Bene; quest’anno, complice una mezz’ora passata sul colle dell’Infinito a Recanati, la mia parola d’agosto è “naufragio”; mi pare, cioè, di vedere il nostro povero paese come un vascello minuscolo, sballottato in un oceano tempestoso, condotto da un capitano giovane, magari coraggioso ma evidentemente avvezzo a mari interni, circondato da una ciurma eterogenea e vociante in lingue diverse, incapace di comunicare pensieri e quindi avvezza ad esprimere solo gutturali emozioni disordinate, additando di volta in volta veri o immaginari mostri marini da quali dipende la salvezza del vascello, entusiasta quando l’onda sospinge il vascello fuori dell’abisso e disperata quando l’onda ridiscende verso il basso.
Si dirà: adesso esageri!
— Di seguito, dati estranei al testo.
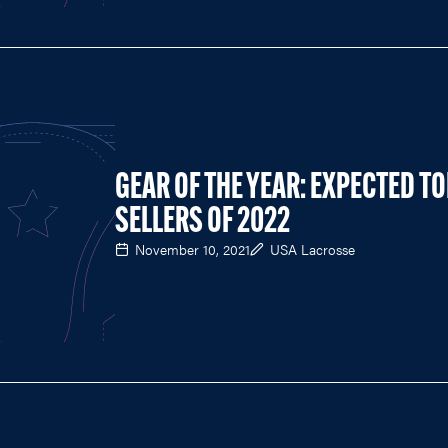
GEAR OF THE YEAR: EXPECTED T
SELLERS OF 2022
November 10, 2021
USA Lacrosse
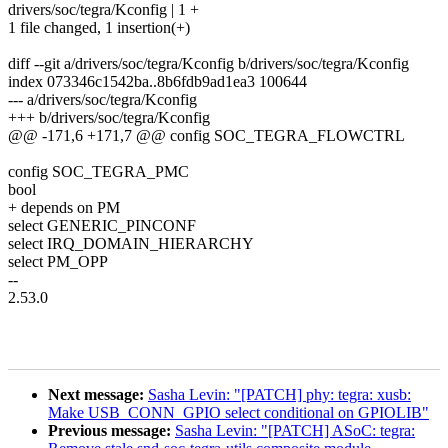
drivers/soc/tegra/Kconfig | 1 +
1 file changed, 1 insertion(+)
diff --git a/drivers/soc/tegra/Kconfig b/drivers/soc/tegra/Kconfig
index 073346c1542ba..8b6fdb9ad1ea3 100644
--- a/drivers/soc/tegra/Kconfig
+++ b/drivers/soc/tegra/Kconfig
@@ -171,6 +171,7 @@ config SOC_TEGRA_FLOWCTRL
config SOC_TEGRA_PMC
bool
+ depends on PM
select GENERIC_PINCONF
select IRQ_DOMAIN_HIERARCHY
select PM_OPP
--
2.53.0
Next message:
Sasha Levin: "[PATCH] phy: tegra: xusb:
Make USB_CONN_GPIO select conditional on GPIOLIB"
Previous message:
Sasha Levin: "[PATCH] ASoC: tegra:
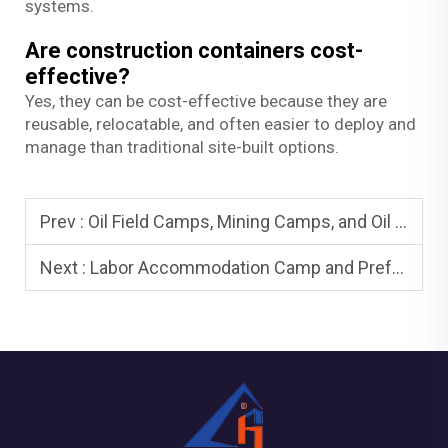
systems.
Are construction containers cost-
effective?
Yes, they can be cost-effective because they are
reusable, relocatable, and often easier to deploy and
manage than traditional site-built options.
Prev :
Oil Field Camps, Mining Camps, and Oil Field Housing: Remote Living
Next :
Labor Accommodation Camp and Prefab Labor Camp: Compliance and Comfort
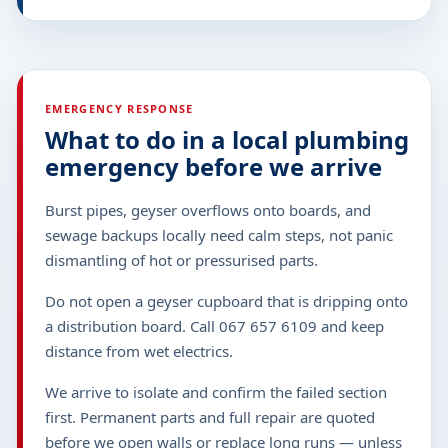
EMERGENCY RESPONSE
What to do in a local plumbing
emergency before we arrive
Burst pipes, geyser overflows onto boards, and
sewage backups locally need calm steps, not panic
dismantling of hot or pressurised parts.
Do not open a geyser cupboard that is dripping onto
a distribution board. Call 067 657 6109 and keep
distance from wet electrics.
We arrive to isolate and confirm the failed section
first. Permanent parts and full repair are quoted
before we open walls or replace long runs — unless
E’ vero, forse esagero, anzi, senz’altro: quest’anno l’effetto agostano non produce aspirazioni palingenetiche ma una vena nihilista. Però, provate a pensare al nostro tempo secondo il metro del paradosso poetico del grande poeta Marchigiano: da un lato, il lontano infinito, lì rasserenante (interminati spazi…sovrumani silenzi…. profondissima quiete…l’eterno…) e qui inquietante: la Cina svaluta (= meno importazioni e più esportazioni), la Russia annaspa economicamente e reagisce aggressivamente, l’America pensa di spingere in alto i tassi di interesse, l’Africa preme dal basso con masse umane ingovernate, l’Europa sembra smarrita, il vicino Oriente in tempesta continua; dall’altro (e come il vento odo stormir fra queste piante, così vicine, io quell’infinito silenzio a questa voce vo comparando), il nostro eterno dibattito sulla legge elettorale, sul Senato elettivo o non elettivo, il nuovo patto del Nazareno, il rimpasto, la scissione del PD.
Il naufragar ci è dolce in questo mare?
Orbetello, 13 agosto 2015

PS: Il grande Poeta perdonerà questo rozzo saccheggio? E soprattutto questo scherzare sul suo straordinario metro poetico? Speriamo. Presto – ahi voi! – torneremo seri….(abbandonando i caratteri rossi che riserviamo alle cose….lievi).